## What to work on:
Rewrite the editing history data below as a numbered list with one line per item, and omit any blank lines.

Collected data
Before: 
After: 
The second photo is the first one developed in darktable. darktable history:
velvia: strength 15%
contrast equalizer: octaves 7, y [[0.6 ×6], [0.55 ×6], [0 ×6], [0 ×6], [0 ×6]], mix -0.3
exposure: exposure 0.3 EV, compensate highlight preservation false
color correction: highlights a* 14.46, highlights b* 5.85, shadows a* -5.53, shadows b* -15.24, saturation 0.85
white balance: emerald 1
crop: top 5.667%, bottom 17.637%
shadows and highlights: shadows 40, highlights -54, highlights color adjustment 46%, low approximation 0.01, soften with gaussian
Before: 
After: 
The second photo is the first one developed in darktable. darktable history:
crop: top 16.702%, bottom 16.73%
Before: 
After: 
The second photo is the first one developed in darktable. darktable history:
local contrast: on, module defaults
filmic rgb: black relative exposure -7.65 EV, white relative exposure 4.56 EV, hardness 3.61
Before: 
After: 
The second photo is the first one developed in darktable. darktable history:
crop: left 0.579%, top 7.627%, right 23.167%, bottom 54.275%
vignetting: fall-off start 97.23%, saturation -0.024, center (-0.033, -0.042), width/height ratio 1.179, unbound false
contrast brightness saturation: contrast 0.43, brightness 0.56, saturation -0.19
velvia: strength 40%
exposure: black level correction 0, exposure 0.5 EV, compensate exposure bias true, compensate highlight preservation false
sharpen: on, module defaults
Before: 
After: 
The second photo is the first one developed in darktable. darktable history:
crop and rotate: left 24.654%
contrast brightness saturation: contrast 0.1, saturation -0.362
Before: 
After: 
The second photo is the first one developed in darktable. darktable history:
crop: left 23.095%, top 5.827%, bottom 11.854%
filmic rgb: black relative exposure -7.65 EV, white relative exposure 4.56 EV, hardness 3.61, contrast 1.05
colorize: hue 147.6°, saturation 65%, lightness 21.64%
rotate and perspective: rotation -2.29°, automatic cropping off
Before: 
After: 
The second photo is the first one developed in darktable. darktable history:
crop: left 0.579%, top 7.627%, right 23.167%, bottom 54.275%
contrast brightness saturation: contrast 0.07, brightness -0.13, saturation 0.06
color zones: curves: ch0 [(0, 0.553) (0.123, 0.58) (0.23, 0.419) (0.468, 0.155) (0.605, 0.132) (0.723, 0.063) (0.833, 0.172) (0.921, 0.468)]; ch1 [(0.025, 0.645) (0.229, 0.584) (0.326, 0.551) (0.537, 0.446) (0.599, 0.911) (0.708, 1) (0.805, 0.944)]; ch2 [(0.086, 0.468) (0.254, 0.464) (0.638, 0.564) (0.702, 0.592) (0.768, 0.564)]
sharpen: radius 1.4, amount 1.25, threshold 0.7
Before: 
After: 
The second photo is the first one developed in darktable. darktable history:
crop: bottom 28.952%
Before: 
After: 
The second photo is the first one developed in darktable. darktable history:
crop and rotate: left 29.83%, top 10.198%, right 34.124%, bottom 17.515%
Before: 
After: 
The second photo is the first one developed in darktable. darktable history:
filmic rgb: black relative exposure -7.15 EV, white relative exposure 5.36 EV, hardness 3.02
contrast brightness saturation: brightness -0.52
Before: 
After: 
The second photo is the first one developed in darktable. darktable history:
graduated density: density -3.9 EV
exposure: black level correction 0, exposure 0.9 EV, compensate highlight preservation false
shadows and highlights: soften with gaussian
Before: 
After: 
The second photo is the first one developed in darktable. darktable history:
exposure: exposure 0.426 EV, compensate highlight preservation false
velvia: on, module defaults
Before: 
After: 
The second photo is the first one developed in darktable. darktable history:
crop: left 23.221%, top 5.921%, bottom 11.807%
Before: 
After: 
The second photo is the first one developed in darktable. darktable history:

## Final result:
1. Before: 
2. After: 
3. The second photo is the first one developed in darktable. darktable history:
4. velvia: strength 15%
5. contrast equalizer: octaves 7, y [[0.6 ×6], [0.55 ×6], [0 ×6], [0 ×6], [0 ×6]], mix -0.3
6. exposure: exposure 0.3 EV, compensate highlight preservation false
7. color correction: highlights a* 14.46, highlights b* 5.85, shadows a* -5.53, shadows b* -15.24, saturation 0.85
8. white balance: emerald 1
9. crop: top 5.667%, bottom 17.637%
10. shadows and highlights: shadows 40, highlights -54, highlights color adjustment 46%, low approximation 0.01, soften with gaussian
11. Before: 
12. After: 
13. The second photo is the first one developed in darktable. darktable history:
14. crop: top 16.702%, bottom 16.73%
15. Before: 
16. After: 
17. The second photo is the first one developed in darktable. darktable history:
18. local contrast: on, module defaults
19. filmic rgb: black relative exposure -7.65 EV, white relative exposure 4.56 EV, hardness 3.61
20. Before: 
21. After: 
22. The second photo is the first one developed in darktable. darktable history:
23. crop: left 0.579%, top 7.627%, right 23.167%, bottom 54.275%
24. vignetting: fall-off start 97.23%, saturation -0.024, center (-0.033, -0.042), width/height ratio 1.179, unbound false
25. contrast brightness saturation: contrast 0.43, brightness 0.56, saturation -0.19
26. velvia: strength 40%
27. exposure: black level correction 0, exposure 0.5 EV, compensate exposure bias true, compensate highlight preservation false
28. sharpen: on, module defaults
29. Before: 
30. After: 
31. The second photo is the first one developed in darktable. darktable history:
32. crop and rotate: left 24.654%
33. contrast brightness saturation: contrast 0.1, saturation -0.362
34. Before: 
35. After: 
36. The second photo is the first one developed in darktable. darktable history:
37. crop: left 23.095%, top 5.827%, bottom 11.854%
38. filmic rgb: black relative exposure -7.65 EV, white relative exposure 4.56 EV, hardness 3.61, contrast 1.05
39. colorize: hue 147.6°, saturation 65%, lightness 21.64%
40. rotate and perspective: rotation -2.29°, automatic cropping off
41. Before: 
42. After: 
43. The second photo is the first one developed in darktable. darktable history:
44. crop: left 0.579%, top 7.627%, right 23.167%, bottom 54.275%
45. contrast brightness saturation: contrast 0.07, brightness -0.13, saturation 0.06
46. color zones: curves: ch0 [(0, 0.553) (0.123, 0.58) (0.23, 0.419) (0.468, 0.155) (0.605, 0.132) (0.723, 0.063) (0.833, 0.172) (0.921, 0.468)]; ch1 [(0.025, 0.645) (0.229, 0.584) (0.326, 0.551) (0.537, 0.446) (0.599, 0.911) (0.708, 1) (0.805, 0.944)]; ch2 [(0.086, 0.468) (0.254, 0.464) (0.638, 0.564) (0.702, 0.592) (0.768, 0.564)]
47. sharpen: radius 1.4, amount 1.25, threshold 0.7
48. Before: 
49. After: 
50. The second photo is the first one developed in darktable. darktable history:
51. crop: bottom 28.952%
52. Before: 
53. After: 
54. The second photo is the first one developed in darktable. darktable history:
55. crop and rotate: left 29.83%, top 10.198%, right 34.124%, bottom 17.515%
56. Before: 
57. After: 
58. The second photo is the first one developed in darktable. darktable history:
59. filmic rgb: black relative exposure -7.15 EV, white relative exposure 5.36 EV, hardness 3.02
60. contrast brightness saturation: brightness -0.52
61. Before: 
62. After: 
63. The second photo is the first one developed in darktable. darktable history:
64. graduated density: density -3.9 EV
65. exposure: black level correction 0, exposure 0.9 EV, compensate highlight preservation false
66. shadows and highlights: soften with gaussian
67. Before: 
68. After: 
69. The second photo is the first one developed in darktable. darktable history:
70. exposure: exposure 0.426 EV, compensate highlight preservation false
71. velvia: on, module defaults
72. Before: 
73. After: 
74. The second photo is the first one developed in darktable. darktable history:
75. crop: left 23.221%, top 5.921%, bottom 11.807%
76. Before: 
77. After: 
78. The second photo is the first one developed in darktable. darktable history:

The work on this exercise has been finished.